# [What to produce]
Without including any pictures, reproduce all the lines below word for word.

# [Supplied data]
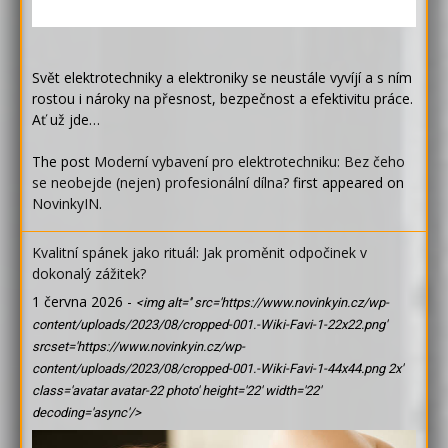
Svět elektrotechniky a elektroniky se neustále vyvíjí a s ním
rostou i nároky na přesnost, bezpečnost a efektivitu práce.
Ať už jde…
The post
Moderní vybavení pro elektrotechniku: Bez čeho
se neobejde (nejen) profesionální dílna?
first appeared on
NovinkyIN
.
Kvalitní spánek jako rituál: Jak proměnit odpočinek v
dokonalý zážitek?
1 června 2026
-
<img alt='' src='https://www.novinkyin.cz/wp-
content/uploads/2023/08/cropped-001.-Wiki-Favi-1-22x22.png'
srcset='https://www.novinkyin.cz/wp-
content/uploads/2023/08/cropped-001.-Wiki-Favi-1-44x44.png 2x'
class='avatar avatar-22 photo' height='22' width='22'
decoding='async'/>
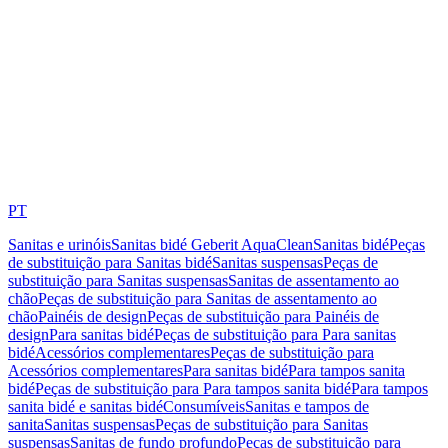
PT
Sanitas e urinóis
Sanitas bidé Geberit AquaClean
Sanitas bidé
Peças
de substituição para Sanitas bidé
Sanitas suspensas
Peças de
substituição para Sanitas suspensas
Sanitas de assentamento ao
chão
Peças de substituição para Sanitas de assentamento ao
chão
Painéis de design
Peças de substituição para Painéis de
design
Para sanitas bidé
Peças de substituição para Para sanitas
bidé
Acessórios complementares
Peças de substituição para
Acessórios complementares
Para sanitas bidé
Para tampos sanita
bidé
Peças de substituição para Para tampos sanita bidé
Para tampos
sanita bidé e sanitas bidé
Consumíveis
Sanitas e tampos de
sanita
Sanitas suspensas
Peças de substituição para Sanitas
suspensas
Sanitas de fundo profundo
Peças de substituição para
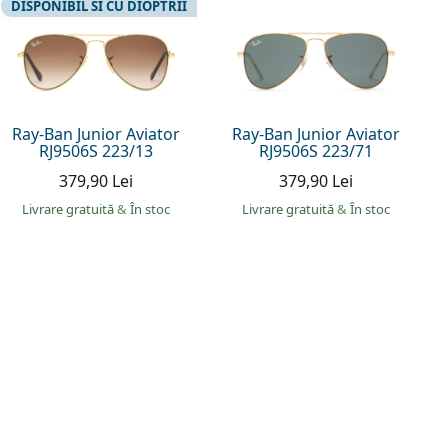
DISPONIBIL SI CU DIOPTRII
Ray-Ban Junior Aviator
Ray-Ban Junior Aviator
RJ9506S 223/13
RJ9506S 223/71
379,90 Lei
379,90 Lei
Livrare gratuită
&
În stoc
Livrare gratuită
&
În stoc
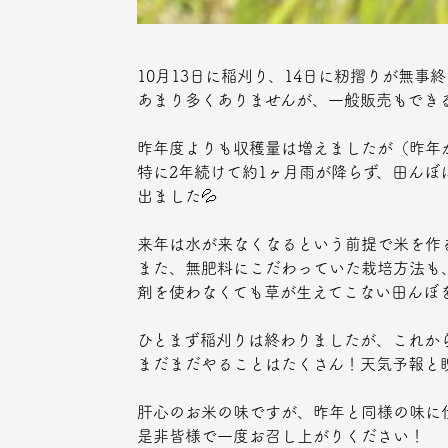
10月13日に稲刈り、14日に籾摺りが無
あまり多くありませんが、一般販売もできる
昨年度よりも収穫量は増えましたが（昨年
特に2年続けて約1ヶ月雨が降らず、田んぼ
出ました💦
来年は水が来なくなるという前提で米を作
また、無肥料にこだわっていた栽培方法も
剤を使わなくても草が生えてこない田んぼ
ひとまず稲刈りは終わりましたが、これか
まだまだやることはたくさん！天気予報と
肝心のお米の味ですが、昨年と同様の味に
是非皆様で一度お召し上がりください！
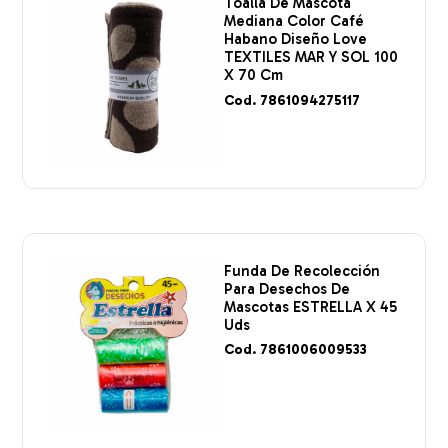
Toalla De Mascota
Mediana Color Café
Habano Diseño Love
TEXTILES MAR Y SOL 100
X 70 Cm
Cod. 7861094275117
Funda De Recolección
Para Desechos De
Mascotas ESTRELLA X 45
Uds
Cod. 7861006009533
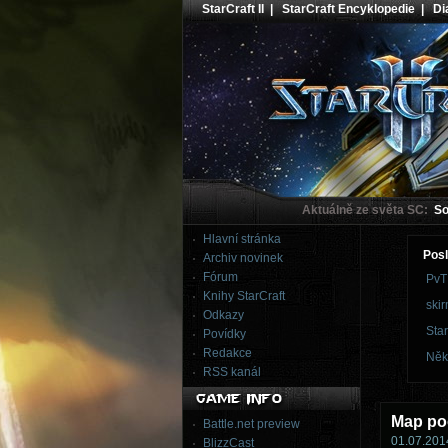
StarCraft II
|
StarCraft Encyklopedie
|
Dia
Aktuálně ze světa SC:
Sou
Hlavní stránka
Posl
Archiv novinek
Fórum
PvT
Knihy StarCraft
skir
Odkazy
Star
Povídky
Redakce
Něk
RSS kanál
Map poo
Battle.net preview
01.07.2014
BlizzCast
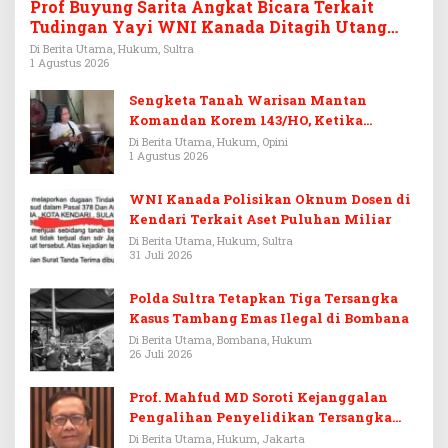
Prof Buyung Sarita Angkat Bicara Terkait
Tudingan Yayi WNI Kanada Ditagih Utang
Rp3,6 Miliar
Di Berita Utama, Hukum, Sultra
1 Agustus 2026
Sengketa Tanah Warisan Mantan
Komandan Korem 143/HO, Ketika
Warisan Menjadi Arena Pemerasan
Di Berita Utama, Hukum, Opini
1 Agustus 2026
WNI Kanada Polisikan Oknum Dosen di
Kendari Terkait Aset Puluhan Miliar
Di Berita Utama, Hukum, Sultra
31 Juli 2026
Polda Sultra Tetapkan Tiga Tersangka
Kasus Tambang Emas Ilegal di Bombana
Di Berita Utama, Bombana, Hukum
26 Juli 2026
Prof. Mahfud MD Soroti Kejanggalan
Pengalihan Penyelidikan Tersangka
Febrie Adriansyah
Di Berita Utama, Hukum, Jakarta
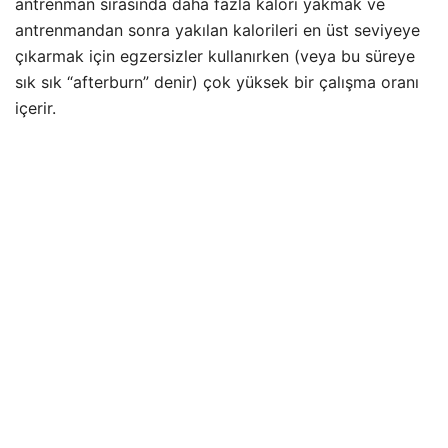
antrenman sırasında daha fazla kalori yakmak ve
antrenmandan sonra yakılan kalorileri en üst seviyeye
çıkarmak için egzersizler kullanırken (veya bu süreye
sık sık “afterburn” denir) çok yüksek bir çalışma oranı
içerir.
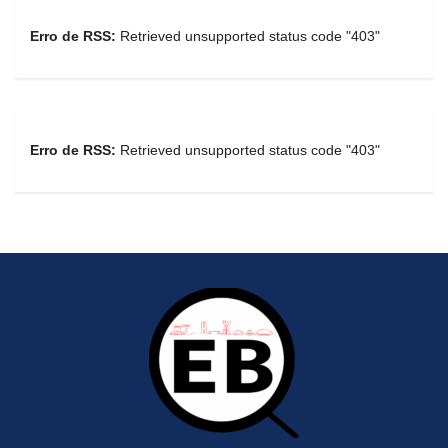
Erro de RSS:
Retrieved unsupported status code "403"
Erro de RSS:
Retrieved unsupported status code "403"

# [Task answer]
Svět elektrotechniky a elektroniky se neustále vyvíjí a s ním
rostou i nároky na přesnost, bezpečnost a efektivitu práce.
Ať už jde…
The post
Moderní vybavení pro elektrotechniku: Bez čeho
se neobejde (nejen) profesionální dílna?
first appeared on
NovinkyIN
.
Kvalitní spánek jako rituál: Jak proměnit odpočinek v
dokonalý zážitek?
1 června 2026
-
<img alt='' src='https://www.novinkyin.cz/wp-
content/uploads/2023/08/cropped-001.-Wiki-Favi-1-22x22.png'
srcset='https://www.novinkyin.cz/wp-
content/uploads/2023/08/cropped-001.-Wiki-Favi-1-44x44.png 2x'
class='avatar avatar-22 photo' height='22' width='22'
decoding='async'/>
PT
Sanitas e urinóis
Sanitas bidé Geberit AquaClean
Sanitas bidé
Peças
de substituição para Sanitas bidé
Sanitas suspensas
Peças de
substituição para Sanitas suspensas
Sanitas de assentamento ao
chão
Peças de substituição para Sanitas de assentamento ao
chão
Painéis de design
Peças de substituição para Painéis de
design
Para sanitas bidé
Peças de substituição para Para sanitas
bidé
Acessórios complementares
Peças de substituição para
Acessórios complementares
Para sanitas bidé
Para tampos sanita
bidé
Peças de substituição para Para tampos sanita bidé
Para tampos
sanita bidé e sanitas bidé
Consumíveis
Sanitas e tampos de
sanita
Sanitas suspensas
Peças de substituição para Sanitas
suspensas
Sanitas de fundo profundo
Peças de substituição para
DISPONIBIL SI CU DIOPTRII
Ray-Ban Junior Aviator
Ray-Ban Junior Aviator
RJ9506S 223/13
RJ9506S 223/71
379,90 Lei
379,90 Lei
Livrare gratuită
&
În stoc
Livrare gratuită
&
În stoc
10月13日に稲刈り、14日に籾摺りが無
あまり多くありませんが、一般販売もできる
昨年度よりも収穫量は増えましたが（昨年
特に2年続けて約1ヶ月雨が降らず、田んぼ
出ました💦
来年は水が来なくなるという前提で米を作
また、無肥料にこだわっていた栽培方法も
剤を使わなくても草が生えてこない田んぼ
ひとまず稲刈りは終わりましたが、これか
まだまだやることはたくさん！天気予報と
肝心のお米の味ですが、昨年と同様の味に
是非皆様で一度お召し上がりください！
Toalla De Mascota
Mediana Color Café
Habano Diseño Love
TEXTILES MAR Y SOL 100
X 70 Cm
Cod. 7861094275117
Funda De Recolección
Para Desechos De
Mascotas ESTRELLA X 45
Uds
Cod. 7861006009533
StarCraft II
|
StarCraft Encyklopedie
|
Dia
Aktuálně ze světa SC:
Sou
Hlavní stránka
Posl
Archiv novinek
Fórum
PvT
Knihy StarCraft
skir
Odkazy
Star
Povídky
Redakce
Něk
RSS kanál
Map poo
Battle.net preview
01.07.2014
BlizzCast
Prof Buyung Sarita Angkat Bicara Terkait
Tudingan Yayi WNI Kanada Ditagih Utang
Rp3,6 Miliar
Di Berita Utama, Hukum, Sultra
1 Agustus 2026
Sengketa Tanah Warisan Mantan
Komandan Korem 143/HO, Ketika
Warisan Menjadi Arena Pemerasan
Di Berita Utama, Hukum, Opini
1 Agustus 2026
WNI Kanada Polisikan Oknum Dosen di
Kendari Terkait Aset Puluhan Miliar
Di Berita Utama, Hukum, Sultra
31 Juli 2026
Polda Sultra Tetapkan Tiga Tersangka
Kasus Tambang Emas Ilegal di Bombana
Di Berita Utama, Bombana, Hukum
26 Juli 2026
Prof. Mahfud MD Soroti Kejanggalan
Pengalihan Penyelidikan Tersangka
Febrie Adriansyah
Di Berita Utama, Hukum, Jakarta
antrenman sırasında daha fazla kalori yakmak ve
antrenmandan sonra yakılan kalorileri en üst seviyeye
çıkarmak için egzersizler kullanırken (veya bu süreye
sık sık “afterburn” denir) çok yüksek bir çalışma oranı
içerir.
Erro de RSS:
Retrieved unsupported status code "403"
Erro de RSS:
Retrieved unsupported status code "403"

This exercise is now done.